=== Assignment ===
Gather every line from the entries below that includes "Identity".

=== Source material ===
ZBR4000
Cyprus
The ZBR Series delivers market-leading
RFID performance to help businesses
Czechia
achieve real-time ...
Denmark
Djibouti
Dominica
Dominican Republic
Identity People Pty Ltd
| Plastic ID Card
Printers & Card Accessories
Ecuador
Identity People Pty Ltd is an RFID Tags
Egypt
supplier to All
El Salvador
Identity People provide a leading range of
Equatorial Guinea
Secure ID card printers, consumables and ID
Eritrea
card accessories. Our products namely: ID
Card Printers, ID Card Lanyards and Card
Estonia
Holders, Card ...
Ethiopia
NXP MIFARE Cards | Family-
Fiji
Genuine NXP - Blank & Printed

=== Exercise answer ===
Identity People Pty Ltd
Identity People Pty Ltd is an RFID Tags
Identity People provide a leading range of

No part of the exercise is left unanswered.